# EXCERPTED PASSAGE

Health Care Social Media without Adverse Events

We now know that for Web engagement, it’s smart to create solutions that are better when shared. However, sharing in health and wellness gives rise to concerns of privacy and being inundated with posts that require Adverse Event Reporting.

During the past several years, we at Wellness Layers, Inc. have met with a number of pharmaceutical companies, and we typically hear the same thing.  They love our approach, integrating three layers of personal plans ("Me"), community ("We") and personalized information ("Info").  However, today, pharma companies opt not to utilize social media platforms because of legal and regulatory implications that require Adverse Event Reporting.  For the most part, even moderated communities are perceived to be unworkable.  The pharmaceutical companies' marketing departments and their agencies are obviously frustrated with these constraints, but they see little in the way of alternatives. 

In taking a closer look at the Web, there are many types of sharing that require no free user generated written content at all, such as ratings, responding to polls, and Facebook’s famous ‘Like’ button. This led us to consider: How can we provide a community without consumers being able to freely communicate?

We finally concluded that we could redefine what "communication" can be. While pharma companies would not want to allow consumers to freely enter comments, this does not mean that they cannot communicate at all.  So we worked backwards to re-define what communication would look like without the ability to freely enter comments. 

We now have created a new social pharma platform, utilizing a "controlled community" whereby consumers can communicate with each other using a wide range of pre-defined verbal responses and emotions, to encourage feedback and support.  This patent pending approach will allow and encourage consumers to establish personal pages, update their "friends," support their friends, find friends, establish groups/teams, receive rewards/badges, etc., all without the opportunity to freely share private information or post something that may need to be reported to the FDA.
 
The challenge, of course, is to make this controlled community as valuable, given its limitations, so that users in fact will continue to frequent the site.  This is our challenge and our opportunity, and Wellness Layers is uniquely positioned to make this happen successfully and to highly customize each of our projects to our individual clients.

# WHAT TO WORK ON
1/ According to the article on health care social media, why do pharmaceutical companies currently opt not to use social media platforms?
2/ List each activity that the article on health care social media says the new platform will allow and encourage consumers to do.
3/ Reproduce, word for word, everything in the article on health care social media from "We now know" down to "posts that require Adverse Event Reporting.".

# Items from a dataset
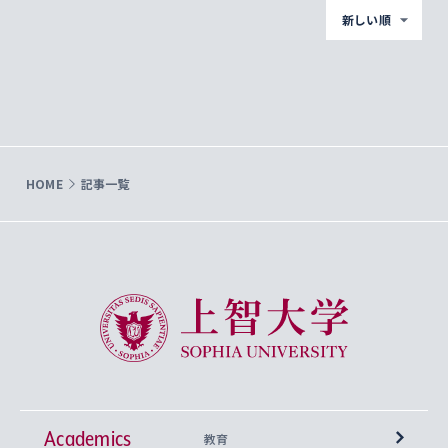
新しい順
HOME
記事一覧
上智大学 Sophia University
Academics
教育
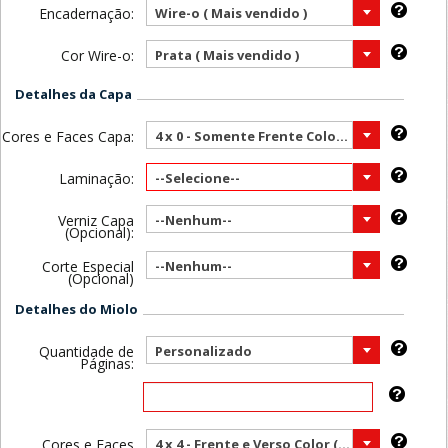
Encadernação:
Wire-o ( Mais vendido )
Cor Wire-o:
Prata ( Mais vendido )
Detalhes da Capa
Cores e Faces Capa:
4 x 0 - Somente Frente Color ( Mais vendido )
Laminação:
--Selecione--
Verniz Capa
--Nenhum--
(Opcional):
Corte Especial
--Nenhum--
(Opcional)
Detalhes do Miolo
Quantidade de
Personalizado
Páginas:
Cores e Faces
4 x 4 - Frente e Verso Color ( Mais vendido )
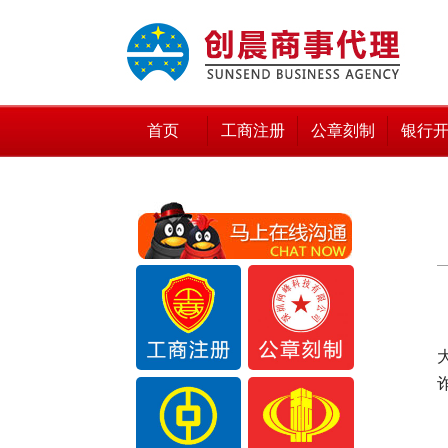
首页
工商注册
公章刻制
银行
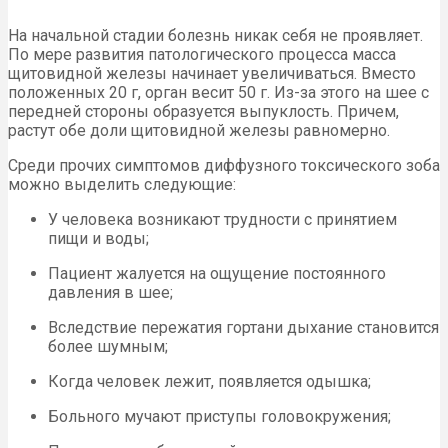
На начальной стадии болезнь никак себя не проявляет.
По мере развития патологического процесса масса
щитовидной железы начинает увеличиваться. Вместо
положенных 20 г, орган весит 50 г. Из-за этого на шее с
передней стороны образуется выпуклость. Причем,
растут обе доли щитовидной железы равномерно.
Среди прочих симптомов диффузного токсического зоба
можно выделить следующие:
У человека возникают трудности с принятием
пищи и воды;
Пациент жалуется на ощущение постоянного
давления в шее;
Вследствие пережатия гортани дыхание становится
более шумным;
Когда человек лежит, появляется одышка;
Больного мучают приступы головокружения;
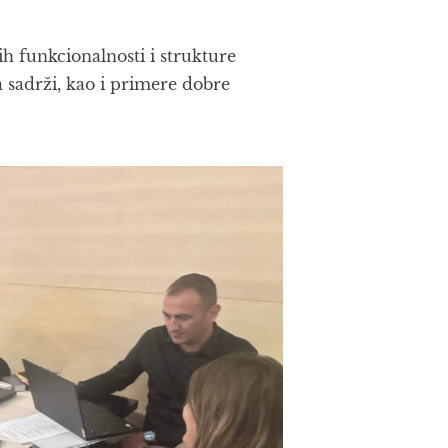
ih funkcionalnosti i strukture
a sadrži, kao i primere dobre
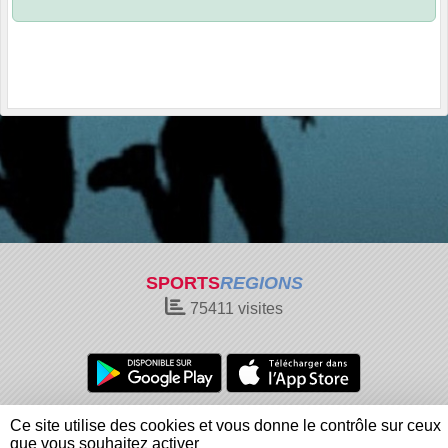
SPORTS
REGIONS
75411
visites
Charte cookies
Gestion des cookies
Ce site utilise des cookies et vous donne le contrôle sur ceux
Informations légales
Signaler un contenu inapproprié
que vous souhaitez activer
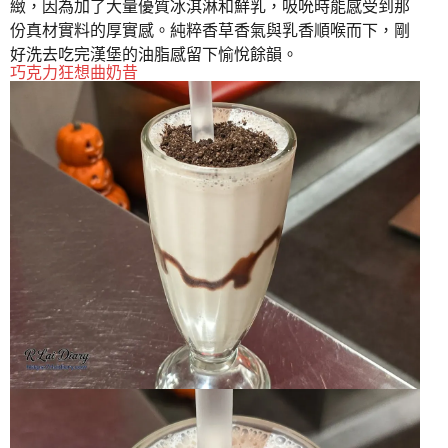
緻，因為加了大量優質冰淇淋和鮮乳，吸吮時能感受到那
份真材實料的厚實感。純粹香草香氣與乳香順喉而下，剛
好洗去吃完漢堡的油脂感留下愉悅餘韻。
巧克力狂想曲奶昔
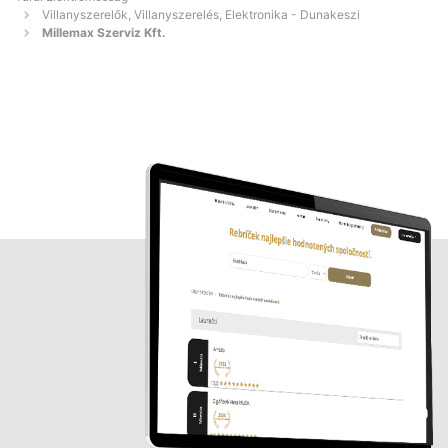
Villanyszerelők, Villanyszerelés, Elektronika - Dunakeszi
Millemax Szerviz Kft.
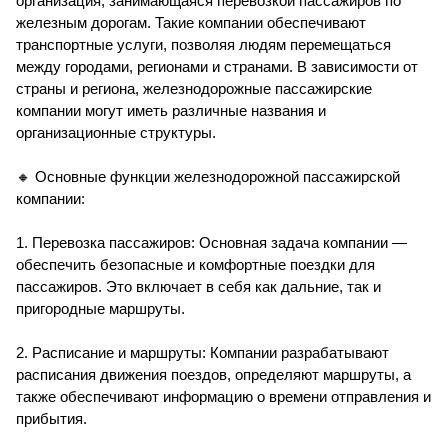
организация, занимающаяся перевозкой пассажиров по
железным дорогам. Такие компании обеспечивают
транспортные услуги, позволяя людям перемещаться
между городами, регионами и странами. В зависимости от
страны и региона, железнодорожные пассажирские
компании могут иметь различные названия и
организационные структуры.
🔸 Основные функции железнодорожной пассажирской
компании:
1. Перевозка пассажиров: Основная задача компании —
обеспечить безопасные и комфортные поездки для
пассажиров. Это включает в себя как дальние, так и
пригородные маршруты.
2. Расписание и маршруты: Компании разрабатывают
расписания движения поездов, определяют маршруты, а
также обеспечивают информацию о времени отправления и
прибытия.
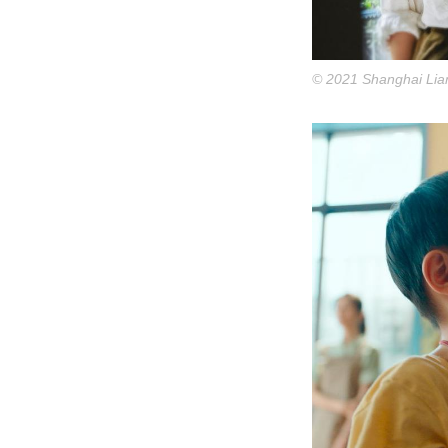
© 2021 Shanghai Lian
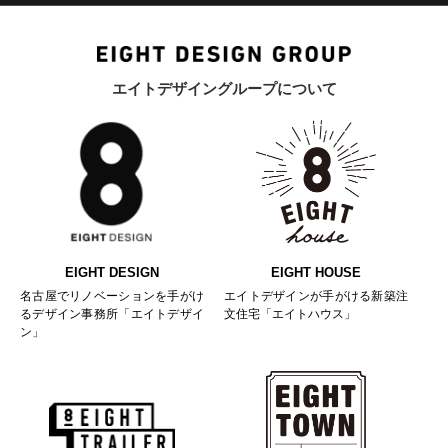
エイトデザイングループについて
EIGHT DESIGN
EIGHT HOUSE
名古屋でリノベーションを手がけ
エイトデザインが手がける新築注
るデザイン事務所「エイトデザイ
文住宅「エイトハウス」
ン」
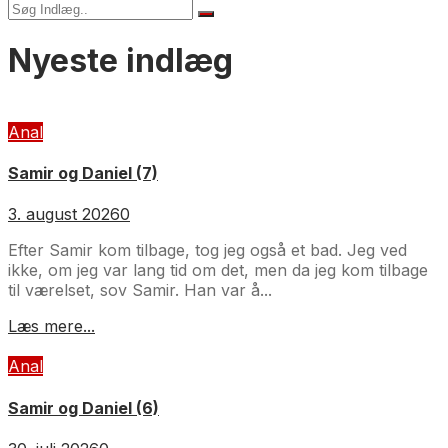
Nyeste indlæg
Anal
Samir og Daniel (7)
3. august 2026
0
Efter Samir kom tilbage, tog jeg også et bad. Jeg ved
ikke, om jeg var lang tid om det, men da jeg kom tilbage
til værelset, sov Samir. Han var å...
Læs mere...
Anal
Samir og Daniel (6)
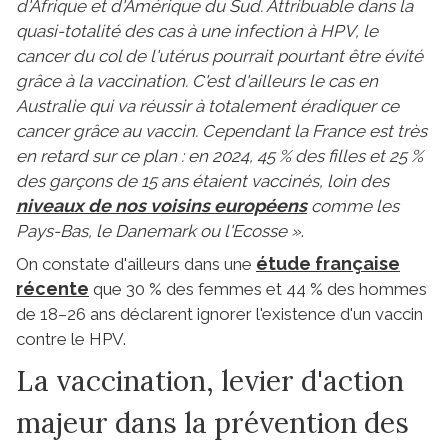
d'Afrique et d'Amérique du Sud. Attribuable dans la
quasi-totalité des cas à une infection à HPV, le
cancer du col de l'utérus pourrait pourtant être évité
grâce à la vaccination. C'est d'ailleurs le cas en
Australie qui va réussir à totalement éradiquer ce
cancer grâce au vaccin. Cependant la France est très
en retard sur ce plan : en 2024, 45 % des filles et 25 %
des garçons de 15 ans étaient vaccinés, loin des
niveaux de nos voisins européens
comme les
Pays-Bas, le Danemark ou l'Ecosse »
.
étude française
On constate d'ailleurs dans une
récente
que 30 % des femmes et 44 % des hommes
de 18–26 ans déclarent ignorer l'existence d'un vaccin
contre le HPV.
La vaccination, levier d'action
majeur dans la prévention des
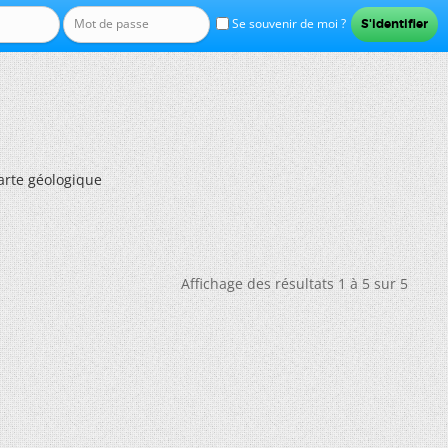
Se souvenir de moi ?
rte géologique
Affichage des résultats 1 à 5 sur 5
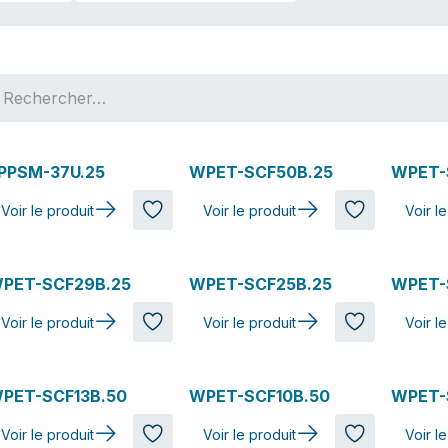
PPSM-37U.25
WPET-SCF50B.25
WPET-
Voir le produit
Voir le produit
Voir l
PET-SCF29B.25
WPET-SCF25B.25
WPET-
Voir le produit
Voir le produit
Voir l
PET-SCF13B.50
WPET-SCF10B.50
WPET-
Voir le produit
Voir le produit
Voir l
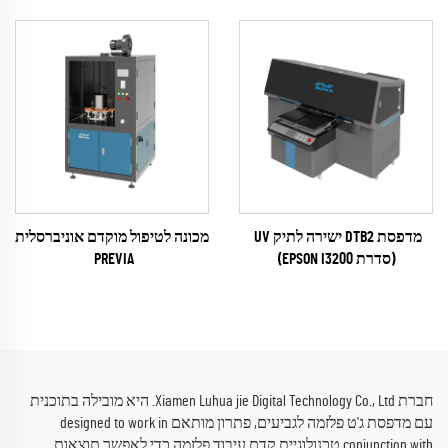
(סדרת EPSON I1600)
(סדרת RICOH Gen6)
מדפסת DTB2 ישירה לתיק UV
מכונה לטיפול מוקדם אוניברסלית
(סדרת EPSON I3200)
PREVIA
(plasma / flame / pyrosil לאו
דווקא)
חברת Xiamen Luhua jie Digital Technology Co., Ltd. היא מובילה בתוכנית
עם מדפסת ג'ט פלזמה לגביעים, פתרון מותאם designed to work in
conjunction with טכנולוגיית קדם עיבוד פלזמה כדי לאפשר תוצאות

# ANSWERS BY ITEM
1/ Legal and regulatory implications require Adverse Event Reporting.

2/
- Establish personal pages
- Update their "friends"
- Support their friends
- Find friends
- Establish groups/teams
- Receive rewards/badges

3/
We now know that for Web engagement, it’s smart to create solutions that are better when shared. However, sharing in health and wellness gives rise to concerns of privacy and being inundated with posts that require Adverse Event Reporting.